Interski 2023: Top Takeaways from BASI’s Certification Presentation

Held every four years, Interski brings instructors together from around the world. The event offers a valuable educational opportunity for snowsports educators to share their innovations and core beliefs. It gives PSIA-AASI, through its national team, a chance to compare the American Teaching System with the educational approaches of other countries and bring home ideas that help PSIA-AASI members improve and evolve.

Here, AASI Snowboard Team member Brian Donovan shares his takeaways from the British Association of Snowsport Instructors (BASI) workshop on snowboard certification.

This clinic covered the certification progression from Level 2 to Level 3 to Level 4 – with a focus on riding activities, snowboard outcomes, and body movements as BASI members progress through the three highest tiers of their certification pathway.

There was a specific focus on what candidates should be proficient at during each level of certification.
Level 2 – Proficient at demos.
Level 3 – Proficient at performance.
Level 4 – Proficient at inspiration.

BASI-certified instructors focus on reference alignments and a stacked stance at Level 2. As they progress into Level 3, they focus more on an open hip stance to promote more counter and the ability to steer quickly.
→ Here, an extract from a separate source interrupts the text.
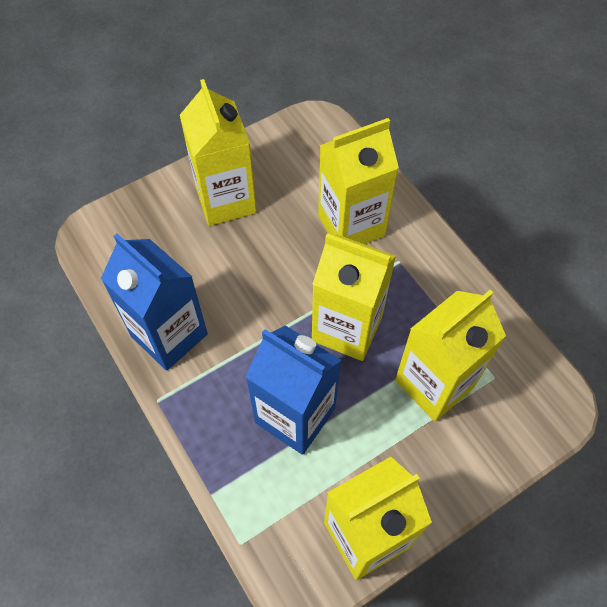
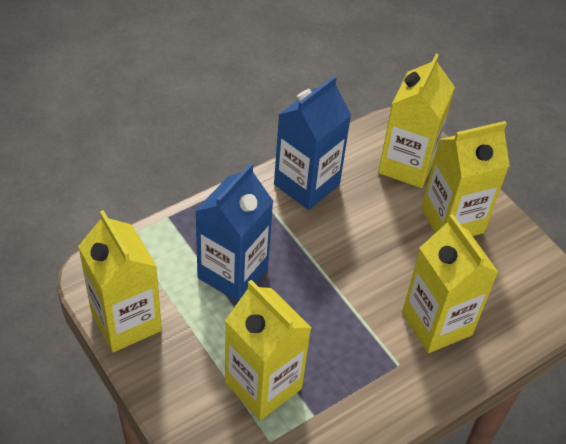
camera: 85 degrees right, 10 degrees down
yellow carton [312,233,396,361] -> yellow carton moved to [378,54,455,188]

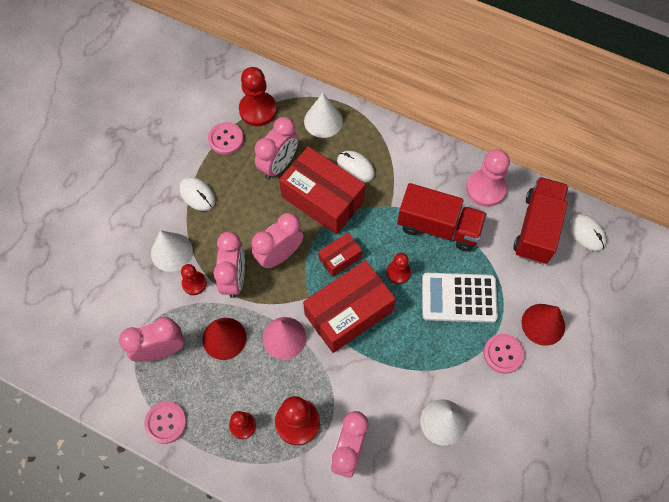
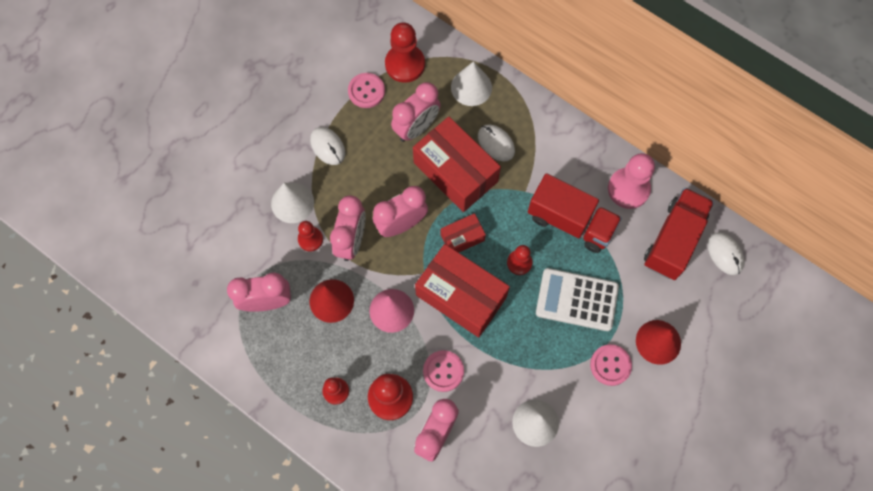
camera: 10 degrees right, 5 degrees up
pink button [144,401,187,444] -> pink button moved to [423,350,464,392]
red box [303,260,396,353] -> red box turned 60 degrees clockwise [415,244,510,337]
What was innovative to me was that while they’ve shifted away from a scoring scale and moved to a Pass/Fail system, they still score with a 6-point scale in the background – and the scale is the same for all levels of certification. A Level 1 is expected to achieve a 2-3 scale, a Level 2 a 3-4, a Level 3 a 4-5, and a Level 4 a 5-6.

They are also running five-day exams with continuous clinic and assessment components. And they conduct evaluative assessments for all education staff members every three years. Successful assessment consists of achieving a Level 3 BASI standard for certification-pathway riding activities.

I think for us at PSIA-AASI, this kind of scale could help a snowboard instructor better understand the board performance outcomes necessary to be successful in certification assessments. It could also help instructors understand what body movements are expected to be able to affect snowboard performance.